Discouraged with the map we downloaded earlier, we decided to stop at McDonald’s at the outskirts of the city to try to catch Wi-Fi and figure out where are we supposed to go. I stayed in the car and Josip was trying to figure out the way to our hotel.

After 20 minutes Josip was back – but not alone.

He found some guy on the parking lot who was not speaking English at all and somehow they managed to understand each other. We hoped that he would tell us the directions to the hotel but instead he sat down on the drivers seat and started driving, while I panicked a bit at that moment.

No traffic jam – for now

Imagine that – you are in foreign country, not speaking the language, some guy you don’t know is driving you “to the hotel” (cause how did we know where he was taking us, anyway?), he is speaking Arabic on the phone and driving like a there is no tomorrow, at least in our eyes. Josip had my nails buried in his arm the whole time.

The whole story ends happily – he actually took us to the hotel which we couldn’t find between super small streets and many corners so the owner had to get into the car with us and tell us where to go. The driver turned out to be a nice guy, he had a son somewhere in the city center so it was convenient for him to go with us.

Josip actually told me afterwards that he told him where we needed to go (I still don’t understand how), and that he agreed to take us there, but he thought he will sit in the passenger seat and give us directions on where to go. Instead of that, we got ourselves an adventure.

Abdoun Bridge , Amman

Josip gave him 10 kn as a gift so he can remember us and this little excapade. We were relieved when we parked the car (we had to pay 5 or 10 JOD for the parking lot, which is ridiculously too much + we were supposed to have free parking, but we didn’t have strength to fight). At that time, I really just wanted a shower, food and bed. We were tired after driving from the early morning from Petra and we still had salt on us after swimming in the Dead Sea. And here, unfortunately, we were very disappointed.

The hotel was located in a corner building. The stairs looked like they were going to fall apart with your next step and the hall turned out to be the owners bedroom.

Entrance to the hotel

I was tired and mad, but when we entered our room I just wanted to cry. The walls looked like nobody took care of them for a really, really long time. On the floor we found few strolling cockroaches (plus one in bed) and the worst was bathroom…

Interesting fact: they do not have baths or shower cabins like you can usually see in the West. They have a shower on the ceiling so when you turn on the water, it goes EVERYWHERE.

I was complaining about the bathroom in Aqaba (that one looked like they just started renovating it and were not finished) but the one in Amman was insufferable.
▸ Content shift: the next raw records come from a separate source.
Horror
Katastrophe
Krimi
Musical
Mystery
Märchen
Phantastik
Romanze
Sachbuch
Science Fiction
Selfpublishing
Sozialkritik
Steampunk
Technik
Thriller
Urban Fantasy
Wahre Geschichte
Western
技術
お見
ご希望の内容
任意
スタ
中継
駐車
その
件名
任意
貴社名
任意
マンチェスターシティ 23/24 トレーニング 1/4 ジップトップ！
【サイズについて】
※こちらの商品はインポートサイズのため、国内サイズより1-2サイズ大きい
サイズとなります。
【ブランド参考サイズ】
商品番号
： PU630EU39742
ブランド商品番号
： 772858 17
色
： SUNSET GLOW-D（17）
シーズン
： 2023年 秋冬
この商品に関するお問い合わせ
The water was barely running, it was cold, the toilet was disgusting and the mirror looked like it would shatter only if I look at it funny.
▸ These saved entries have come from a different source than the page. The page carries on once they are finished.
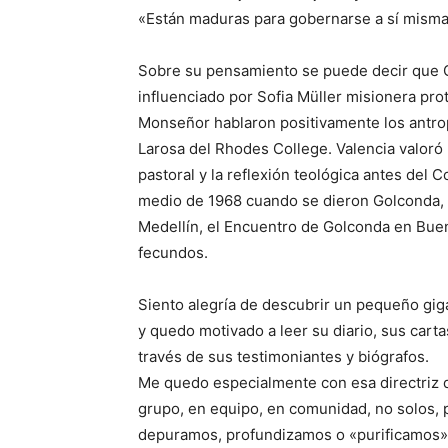
«Están maduras para gobernarse a sí mism
Sobre su pensamiento se puede decir que 
influenciado por Sofia Müller misionera pr
Monseñor hablaron positivamente los antro
Larosa del Rhodes College. Valencia valoró l
pastoral y la reflexión teológica antes del C
medio de 1968 cuando se dieron Golconda, e
Medellín, el Encuentro de Golconda en Bue
fecundos.
Siento alegría de descubrir un pequeño giga
y quedo motivado a leer su diario, sus cart
través de sus testimoniantes y biógrafos.
Me quedo especialmente con esa directriz 
grupo, en equipo, en comunidad, no solos, p
depuramos, profundizamos o «purificamos» 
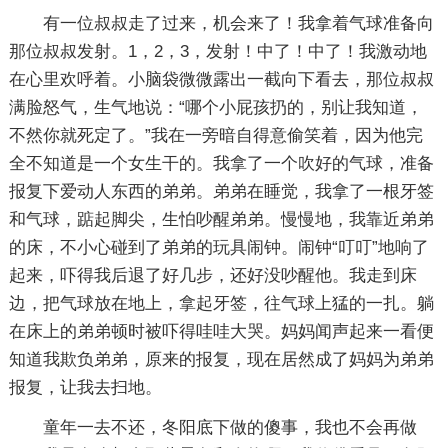
有一位叔叔走了过来，机会来了！我拿着气球准备向
那位叔叔发射。1，2，3，发射！中了！中了！我激动地
在心里欢呼着。小脑袋微微露出一截向下看去，那位叔叔
满脸怒气，生气地说：“哪个小屁孩扔的，别让我知道，
不然你就死定了。”我在一旁暗自得意偷笑着，因为他完
全不知道是一个女生干的。我拿了一个吹好的气球，准备
报复下爱动人东西的弟弟。弟弟在睡觉，我拿了一根牙签
和气球，踮起脚尖，生怕吵醒弟弟。慢慢地，我靠近弟弟
的床，不小心碰到了弟弟的玩具闹钟。闹钟“叮叮”地响了
起来，吓得我后退了好几步，还好没吵醒他。我走到床
边，把气球放在地上，拿起牙签，往气球上猛的一扎。躺
在床上的弟弟顿时被吓得哇哇大哭。妈妈闻声起来一看便
知道我欺负弟弟，原来的报复，现在居然成了妈妈为弟弟
报复，让我去扫地。
童年一去不还，冬阳底下做的傻事，我也不会再做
I really was not expecting something like this, and I had to take photos. If you ever go to Amman, look carefully when you’re booking hotels because you really do not want to come to a place like this. As you can see (I’m so sorry for such horrible pictures!):

After this experience, we met with our Jordanian friend which was perfect for us after such a long and eventful day. We didn’t have much time but he managed to take us to his favorite place for Shawarma. It was super delicious and after whole day on the road it tasted like heaven.

Heaven-like schwarma

We also tried Beduinian tea with cinnamon while we were in a local pub having fun and smoking Jordanian Narghile. We had a blast with our friend Salem, who was a great host and told us many things about Jordan we didn’t know.

Amman is definitely a very specific place. We were glad we survived everything it had for us, we saw a small part of the city, tried local food. In regards of coming back here… I don’t know, probably not, at least for now.

Have you been to Jordan? Tell us how was your experience with this city!